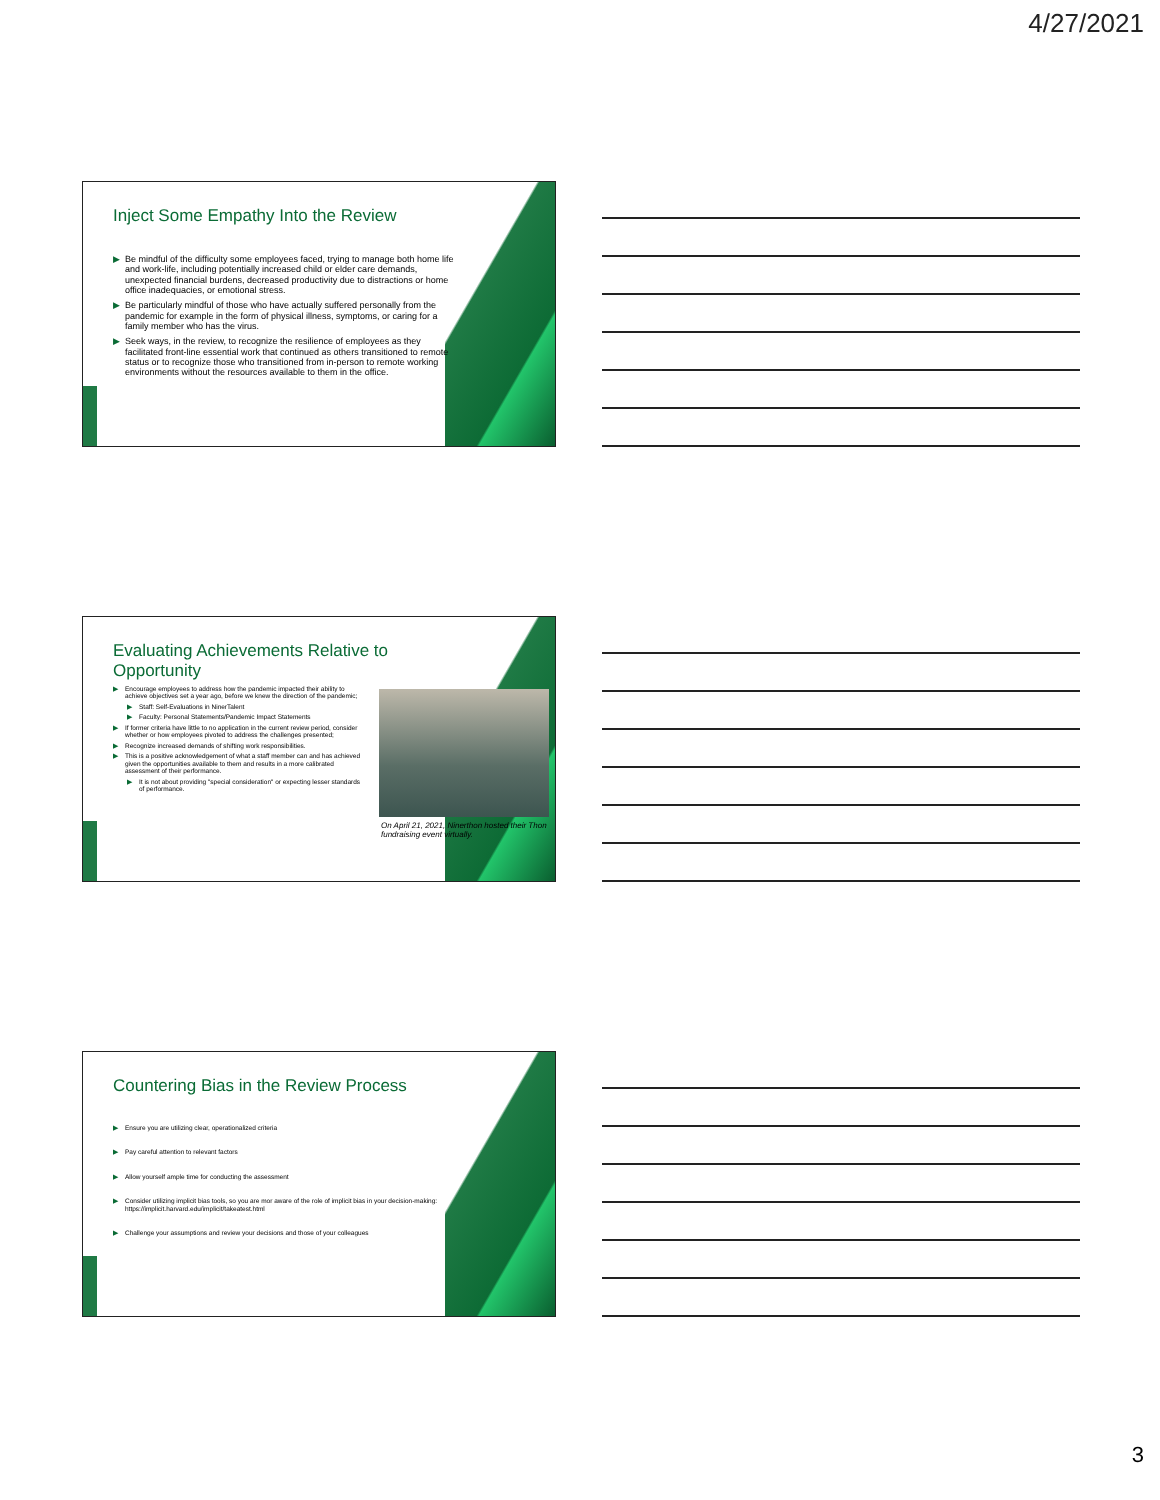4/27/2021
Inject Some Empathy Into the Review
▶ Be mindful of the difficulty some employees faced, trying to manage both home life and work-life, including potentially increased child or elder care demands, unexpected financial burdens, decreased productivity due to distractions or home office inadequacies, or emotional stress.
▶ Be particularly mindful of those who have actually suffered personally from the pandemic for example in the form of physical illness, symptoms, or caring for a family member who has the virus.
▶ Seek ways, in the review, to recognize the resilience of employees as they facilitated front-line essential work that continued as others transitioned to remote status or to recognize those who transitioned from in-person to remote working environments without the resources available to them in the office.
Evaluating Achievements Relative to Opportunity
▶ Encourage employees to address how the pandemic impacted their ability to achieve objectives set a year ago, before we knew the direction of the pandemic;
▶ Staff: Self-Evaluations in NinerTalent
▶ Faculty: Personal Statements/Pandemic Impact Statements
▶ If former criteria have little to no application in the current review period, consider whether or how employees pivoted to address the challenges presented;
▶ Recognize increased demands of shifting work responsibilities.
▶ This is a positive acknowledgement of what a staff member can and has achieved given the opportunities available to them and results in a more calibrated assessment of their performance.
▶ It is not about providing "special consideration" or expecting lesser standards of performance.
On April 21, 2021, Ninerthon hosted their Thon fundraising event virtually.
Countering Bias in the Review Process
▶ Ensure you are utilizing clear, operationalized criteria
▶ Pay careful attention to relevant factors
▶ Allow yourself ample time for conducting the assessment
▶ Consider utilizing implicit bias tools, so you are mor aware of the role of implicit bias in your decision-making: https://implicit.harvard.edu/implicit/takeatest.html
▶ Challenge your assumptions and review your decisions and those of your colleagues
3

══════════════════════════════

§ WHAT IS BEING ASKED
Among the records above, extract exactly the lines from the line with "or emotional stress." to the line with "of their performance.", both lines included, and leave out the rest.

§ SOLUTION TO THIS PROBLEM
▶ Be mindful of the difficulty some employees faced, trying to manage both home life and work-life, including potentially increased child or elder care demands, unexpected financial burdens, decreased productivity due to distractions or home office inadequacies, or emotional stress.
▶ Be particularly mindful of those who have actually suffered personally from the pandemic for example in the form of physical illness, symptoms, or caring for a family member who has the virus.
▶ Seek ways, in the review, to recognize the resilience of employees as they facilitated front-line essential work that continued as others transitioned to remote status or to recognize those who transitioned from in-person to remote working environments without the resources available to them in the office.
Evaluating Achievements Relative to Opportunity
▶ Encourage employees to address how the pandemic impacted their ability to achieve objectives set a year ago, before we knew the direction of the pandemic;
▶ Staff: Self-Evaluations in NinerTalent
▶ Faculty: Personal Statements/Pandemic Impact Statements
▶ If former criteria have little to no application in the current review period, consider whether or how employees pivoted to address the challenges presented;
▶ Recognize increased demands of shifting work responsibilities.
▶ This is a positive acknowledgement of what a staff member can and has achieved given the opportunities available to them and results in a more calibrated assessment of their performance.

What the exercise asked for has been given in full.